Ignore that max speed.  That would be against the law.  Plus I’m pretty sure we didn’t get up to 2614′ in the Appalachians.  Silly app.

I’m trying out a few different iPhone apps to track our progress, so these maps will undoubtedly vary in appearance.

The best I can describe the driving is that there’s a learning curve.  For the first two hours or so, driving took every bit of my attention, so much so that I couldn’t even really engage in conversation.  In aviation we talk a lot about “Situational Awareness” or “SA” for short.  It’s essentially a catch all term for having an instant-by-instant understanding of where you are, what’s around you, what the potential hazards are, your “energy state” (much more complex in an aircraft than an RV, but essentially how fast you’re going with a consideration of how fast you might want to be going a moment from now), the status of your equipment, a host of “what ifs,” etc etc.  That’s what driving this thing feels like — starting all over with driving SA, and needing much more of it than I was used to.  You can’t stop, turn, or change lanes quickly, you take up about 50′ of road front-to-back and all but about 2′ of the lane side to side, and the inputs you’re getting from the mirrors and cameras aren’t familiar.  Plus reverse is impossible without disconnecting the car you’re towing, so there’s some foresight required there as well.  Anyone who has driven a full-sized truck would probably yawn at this, but it’s new to me, and far more challenging than towing a boat.  I’m continually surprised by how much the entire thing flexes and yaws and buckles with every turn or gust of wind or bump in the road; I’d imagined motorhomes to have a much more solid feel to them.  We learned early on (i.e. well before today) that we needed child safety latches for the drawers to keep them from flying open and sending all our plates, pots, and pans flying across the floor during left turns.  All that said, after a few hours the driving felt pretty comfortable.
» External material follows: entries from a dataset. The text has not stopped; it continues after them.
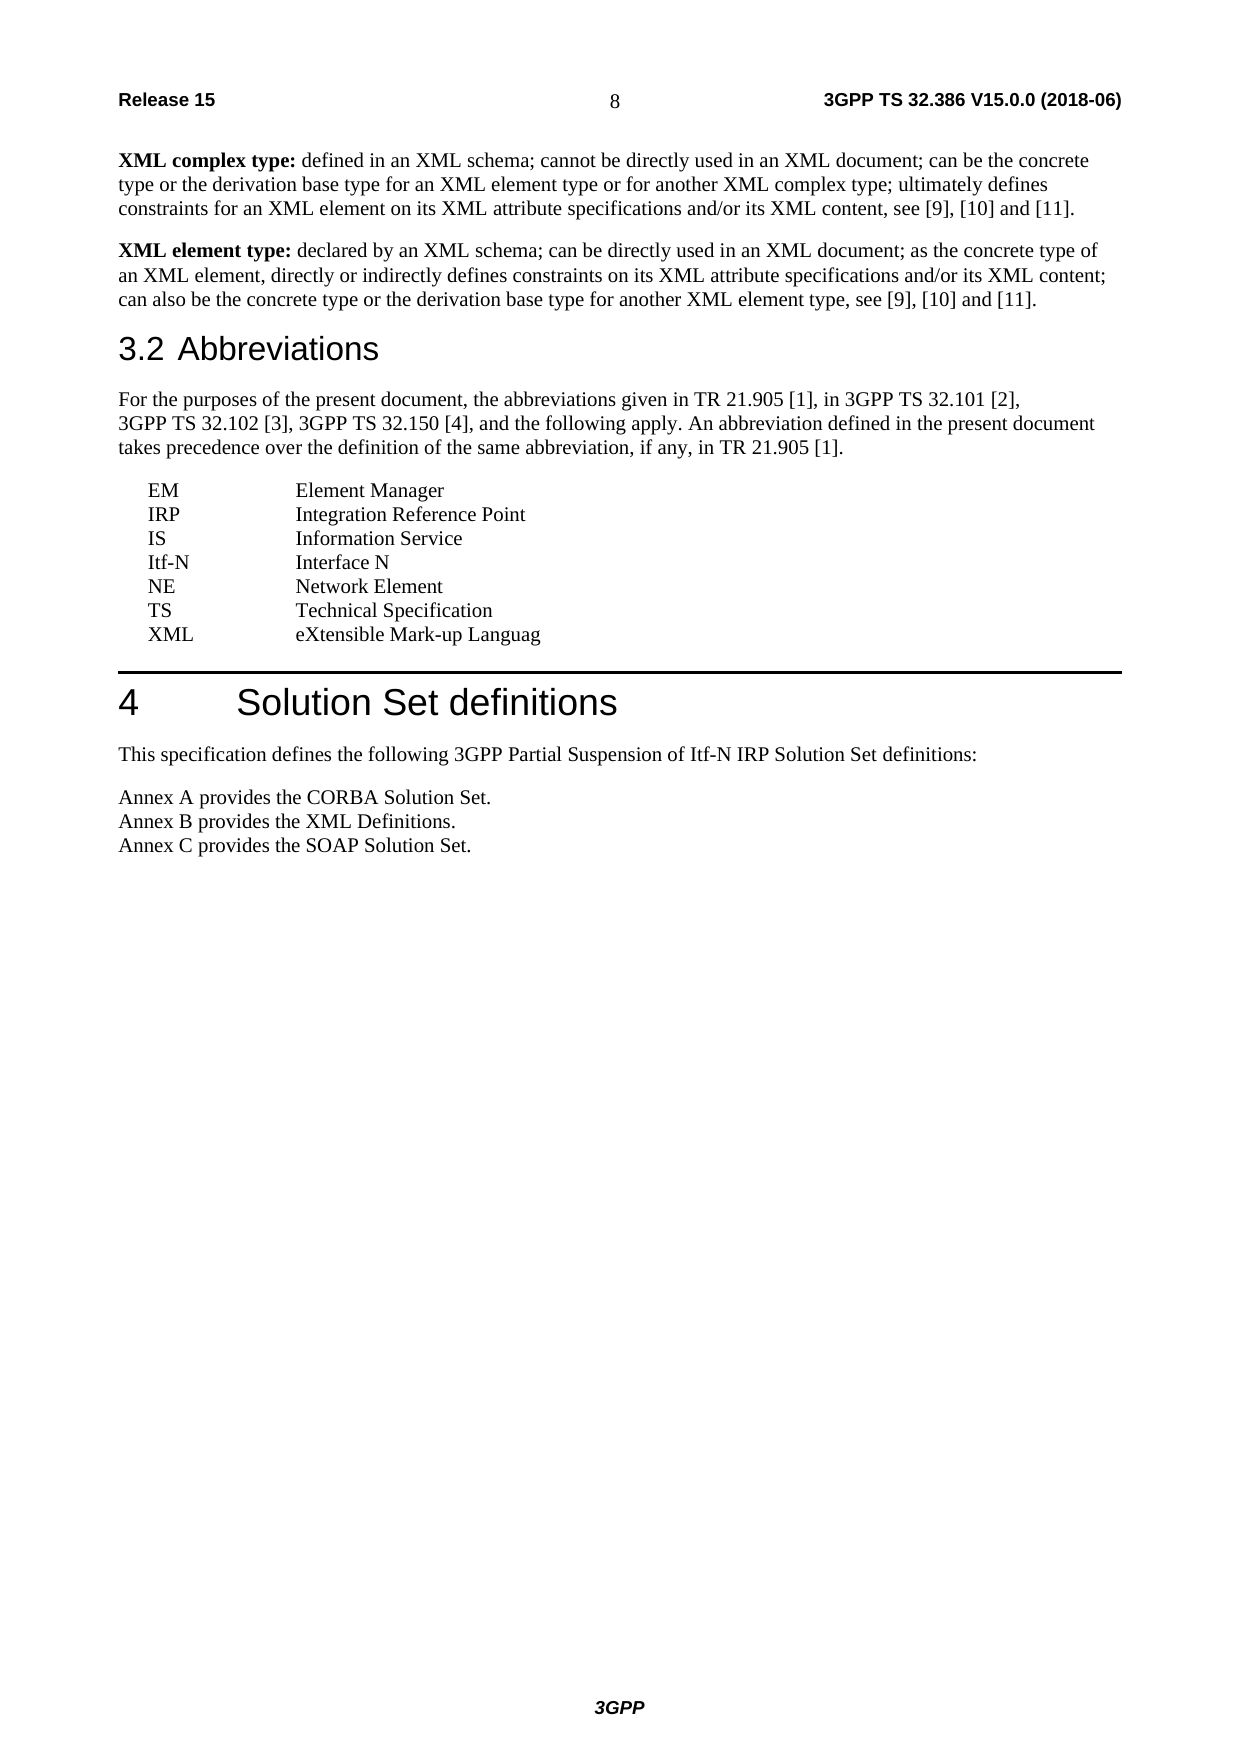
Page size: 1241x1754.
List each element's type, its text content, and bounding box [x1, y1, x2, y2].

text This specification defines the following 3GPP Partial Suspension of Itf-N IRP Solution Set definitions: [118, 742, 1122, 766]
subtitle 3.2 Abbreviations [118, 329, 1122, 368]
text Itf-N Interface N [148, 550, 1122, 574]
text For the purposes of the present document, the abbreviations given in TR 21.905 [1], in 3GPP TS 32.101 [2], 3GPP TS 32.102 [3], 3GPP TS 32.150 [4], and the following apply. An abbreviation defined in the present document takes precedence over the definition of the same abbreviation, if any, in TR 21.905 [1]. [118, 387, 1122, 459]
text XML complex type: defined in an XML schema; cannot be directly used in an XML document; can be the concrete type or the derivation base type for an XML element type or for another XML complex type; ultimately defines constraints for an XML element on its XML attribute specifications and/or its XML content, see [9], [10] and [11]. [118, 147, 1122, 220]
text IS Information Service [148, 526, 1122, 550]
text XML element type: declared by an XML schema; can be directly used in an XML document; as the concrete type of an XML element, directly or indirectly defines constraints on its XML attribute specifications and/or its XML content; can also be the concrete type or the derivation base type for another XML element type, see [9], [10] and [11]. [118, 238, 1122, 311]
text IRP Integration Reference Point [148, 502, 1122, 526]
text NE Network Element [148, 574, 1122, 598]
text EM Element Manager [148, 477, 1122, 502]
text Annex A provides the CORBA Solution Set. Annex B provides the XML Definitions. Annex C provides the SOAP Solution Set. [118, 785, 1122, 857]
text TS Technical Specification [148, 598, 1122, 622]
text XML eXtensible Mark-up Languag [148, 622, 1122, 646]
subtitle 4 Solution Set definitions [118, 674, 1122, 723]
I found myself amazed that all this equipment is working together, as advertised.  Learning the motorhome systems was one thing, but two months ago the idea of buying a car we could tow, installing all the requisite aftermarket gear on it, and actually getting it and all our “stuff” on the road was completely overwhelming.  I had to break the task into tiny, achievable sub-parts to keep from throwing my hands up.  But here I was barreling down the road looking, via the camera I’d installed, at the car with the 2 bikes on top and the new base plate bolted to the frame and attached to the RV via the two telescoping bars and the wiring harness I’d wired, and sure enough, when I pressed the brake, the little light I’d installed in the dash came on, telling me that the cylinder and control box I’d bolted to the floor of the Outback and tied into its braking system was, indeed, pulling on the cable that I’d attached to the brake pedal and actuating the Outback’s brakes for me.  Amazed, but it also feels like a mini-victory.  This kind of thing was never in my skill set, so slogging through putting it all together, understanding how it works, and watching it actually function is far more satisfying to me than maybe it ought to be.  Perhaps you’re accusing me of risking a hurt shoulder while patting myself on the back, and I won’t argue with that.  In this case I highly recommend it though.

The route was pretty, but not mind-blowing.  I think we were all wrapped up in fairly heavy introspection/processing.  Still are.  And with that, I’ll sign off, other than to say that the KOA is….. interesting.  And I promise most posts won’t be this long.  Unless they are.